_ISTRUZIONI DEL COMPITO_: Copi testualmente dal brano sulle Quattro Giornate di Napoli la parte che va da "Settembre 1943, Napoli" fino a "storici della città." incluso.

_BRANO FORNITO_:
Quattro Giornate di Napoli, il coraggio delle donne in prima linea contro i tedeschi

Quattro Giornate di Napoli

Settembre 1943, Napoli sotto l’assedio della guerra. Una figura femminile, Cenzina, cammina coraggiosamente nell’oscurità della notte. Nonostante i pericoli in agguato, la città in tumulto e l’assedio nazista, un istinto di ribellione la guida in azioni impensabili in tempi normali.

Questa è la storia raccontata nel romanzo “La guerra non torna di notte,” un affresco della Napoli durante le Quattro Giornate, quando la città si ribellò contro l’oppressione nazista.

Chi è la coraggiosa donna che ha riportato la libertà alla città

Cenzina, la protagonista del romanzo, è anche la nonna dell’autrice, Vincenza Alfano. In questo racconto, l’autrice fa un’incursione tra realtà e finzione per condividere la storia familiare che la ha profondamente toccata e che testimonia gli avvenimenti storici della città.

[Dati raccolti]

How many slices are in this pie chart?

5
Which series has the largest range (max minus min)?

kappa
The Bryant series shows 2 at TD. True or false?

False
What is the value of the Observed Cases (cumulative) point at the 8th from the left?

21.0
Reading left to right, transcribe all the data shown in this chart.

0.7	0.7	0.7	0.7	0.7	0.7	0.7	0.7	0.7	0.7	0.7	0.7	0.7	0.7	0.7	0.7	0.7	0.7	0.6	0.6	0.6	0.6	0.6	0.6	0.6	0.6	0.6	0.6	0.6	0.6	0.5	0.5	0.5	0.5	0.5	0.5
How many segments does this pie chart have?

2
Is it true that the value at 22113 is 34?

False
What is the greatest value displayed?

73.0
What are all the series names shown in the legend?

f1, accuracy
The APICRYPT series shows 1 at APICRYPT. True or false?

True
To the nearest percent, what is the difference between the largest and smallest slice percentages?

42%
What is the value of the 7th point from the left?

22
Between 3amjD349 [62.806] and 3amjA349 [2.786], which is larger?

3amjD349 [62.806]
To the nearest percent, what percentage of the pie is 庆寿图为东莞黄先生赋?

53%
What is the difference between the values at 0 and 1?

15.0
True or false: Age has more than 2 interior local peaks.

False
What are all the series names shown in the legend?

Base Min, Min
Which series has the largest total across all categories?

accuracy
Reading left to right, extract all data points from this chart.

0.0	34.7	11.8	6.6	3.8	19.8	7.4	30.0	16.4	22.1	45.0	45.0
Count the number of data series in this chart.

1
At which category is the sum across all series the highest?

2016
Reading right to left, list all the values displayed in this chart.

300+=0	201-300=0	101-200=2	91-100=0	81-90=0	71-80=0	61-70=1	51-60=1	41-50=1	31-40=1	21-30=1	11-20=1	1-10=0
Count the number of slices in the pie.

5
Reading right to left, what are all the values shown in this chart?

_SOLUZIONE SCRITTA_:
Settembre 1943, Napoli sotto l’assedio della guerra. Una figura femminile, Cenzina, cammina coraggiosamente nell’oscurità della notte. Nonostante i pericoli in agguato, la città in tumulto e l’assedio nazista, un istinto di ribellione la guida in azioni impensabili in tempi normali.

Questa è la storia raccontata nel romanzo “La guerra non torna di notte,” un affresco della Napoli durante le Quattro Giornate, quando la città si ribellò contro l’oppressione nazista.

Chi è la coraggiosa donna che ha riportato la libertà alla città

Cenzina, la protagonista del romanzo, è anche la nonna dell’autrice, Vincenza Alfano. In questo racconto, l’autrice fa un’incursione tra realtà e finzione per condividere la storia familiare che la ha profondamente toccata e che testimonia gli avvenimenti storici della città.